22 Biz de, ‘Çocuk babasından ayrılamaz, ayrılırsa babası ölür’ diye karşılık vermiştik.
And we said to my lord, The young man cannot leave his father, for if he should leave his father, his father would die.
23 Sen de biz kullarına, ‘Eğer küçük kardeşiniz sizinle gelmezse, yüzümü bir daha göremezsiniz’ demiştin.
And thou said to thy servants, Unless your youngest brother come down with you, ye shall see my face no more.
24 “Kulun babamızın yanına döndüğümüzde, söylediklerini ona anlattık.
And it came to pass when we came up to thy servant my father, we told him the words of my lord.
25 Babamız, ‘Yine gidin, bize biraz yiyecek alın’ dedi.
And our father said, Go again, buy us a little food.
26 Ama biz, ‘Gidemeyiz’ dedik, ‘Ancak küçük kardeşimiz bizimle gelirse gideriz. Küçük kardeşimiz bizimle olmazsa o adamın yüzünü göremeyiz.’
And we said, We cannot go down. If our youngest brother be with us, then will we go down, for we may not see the man's face unless our youngest brother be with us.

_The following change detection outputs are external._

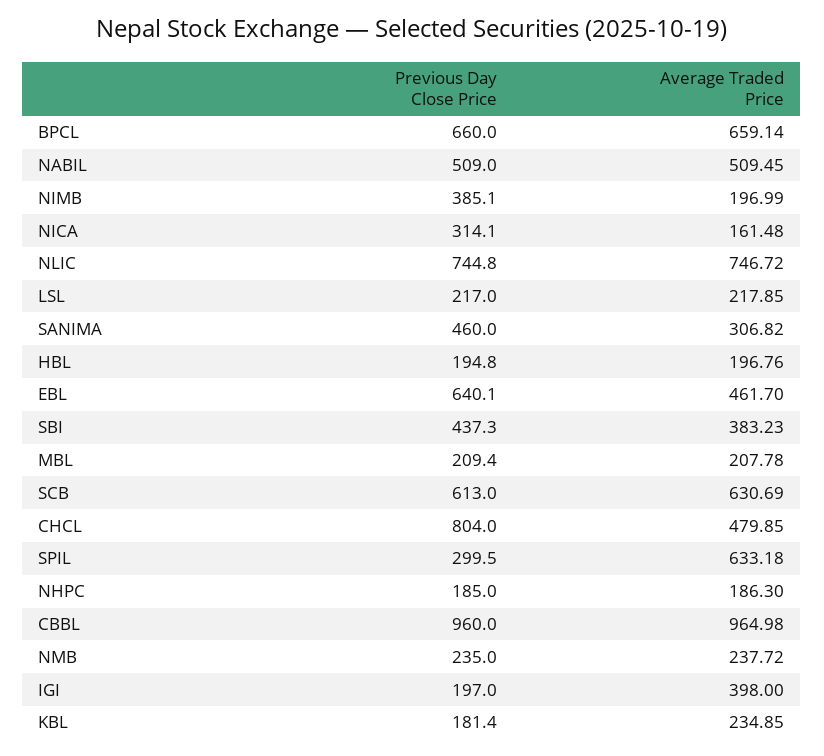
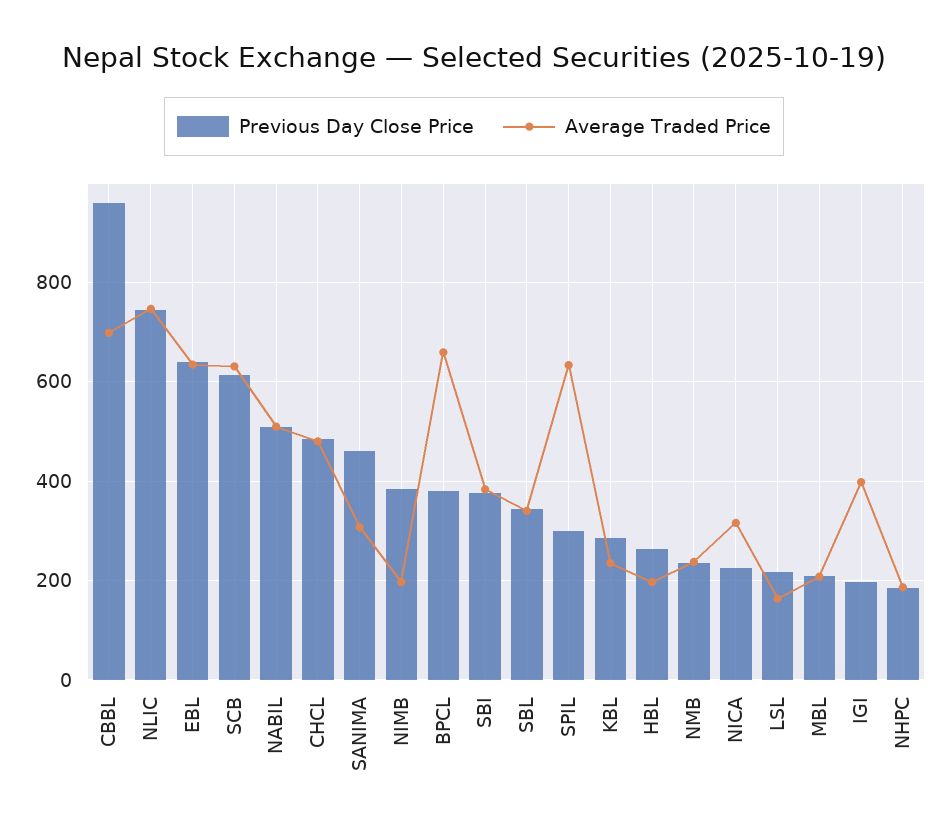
  {
    "Previous Day Close Price": {
-     "BPCL": 660,
+     "BPCL": 380,
      "NABIL": 509,
      "NIMB": 385.1,
-     "NICA": 314.1,
+     "NICA": 220,
      "NLIC": 744.8,
      "LSL": 217,
      "SANIMA": 460,
-     "HBL": 194.8,
+     "HBL": 260,
      "EBL": 640.1,
-     "SBI": 437.3,
+     "SBI": 380,
      "MBL": 209.4,
      "SCB": 613,
-     "CHCL": 804,
+     "CHCL": 480,
      "SPIL": 299.5,
      "NHPC": 185,
      "CBBL": 960,
      "NMB": 235,
      "IGI": 197,
-     "KBL": 181.4
+     "KBL": 280,
+     "SBL": 340
    },
    "Average Traded Price": {
      "BPCL": 659.14,
      "NABIL": 509.45,
      "NIMB": 196.99,
-     "NICA": 161.48,
+     "NICA": 320,
      "NLIC": 746.72,
-     "LSL": 217.85,
+     "LSL": 160,
      "SANIMA": 306.82,
      "HBL": 196.76,
-     "EBL": 461.7,
+     "EBL": 640,
      "SBI": 383.23,
      "MBL": 207.78,
      "SCB": 630.69,
      "CHCL": 479.85,
      "SPIL": 633.18,
      "NHPC": 186.3,
-     "CBBL": 964.98,
+     "CBBL": 700,
      "NMB": 237.72,
      "IGI": 398,
-     "KBL": 234.85
+     "KBL": 234.85,
+     "SBL": 340
    }
  }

27 “Babam, biz kullarına, ‘Biliyorsunuz, karım bana iki erkek çocuk doğurdu’ dedi,
And thy servant my father said to us, Ye know that my wife bore me two sons.
28 ‘Biri yanımdan ayrıldı. Besbelli bir hayvan parçaladı, bir daha göremedim onu.
And the one went out from me, and I said, Surely he is torn in pieces, and I have not seen him since.
29 Bunu da götürürseniz ve ona bir zarar gelirse, bu acıyla ak saçlı başımı ölüler diyarına götürürsünüz.’ (Sheol )
And if ye take this one also from me, and harm befall him, ye will bring down my gray hairs with sorrow to Sheol. (Sheol )
30 “Efendim, şimdi babam kulunun yanına döndüğümde çocuk yanımızda olmazsa, babam onu görmeyince ölür. Çünkü onu yaşama bağlayan bu çocuktur.
Now therefore when I come to thy servant my father, and the young man is not with us, since his life is bound up in the young man's life,
31 Biz kulların da acı içinde babamızın ak saçlı başını ölüler diyarına indiririz. (Sheol )
it will come to pass, when he sees that the young man is not with us, that he will die. And thy servants will bring down the gray hairs of thy servant our father with sorrow to Sheol. (Sheol )
32 Ben kulun bu çocuğa kefil oldum. Babama, ‘Onu sana geri getirmezsem, ömrümce kendimi sana karşı suçlu sayarım’ dedim.
For thy servant became surety for the young man to my father, saying, If I do not bring him to thee, then I shall bear the blame to my father forever.
33 “Lütfen şimdi çocuğun yerine beni kölen kabul et. Çocuk kardeşleriyle birlikte geri dönsün.
Now therefore, let thy servant, I pray thee, abide a bondman to my lord instead of the young man, and let the young man go up with his brothers.
34 O yanımda olmadan babamın yanına nasıl dönerim? Babamın başına gelecek kötülüğe dayanamam.”
For how shall I go up to my father, if the young man be not with me? Lest I see the evil that shall come on my father.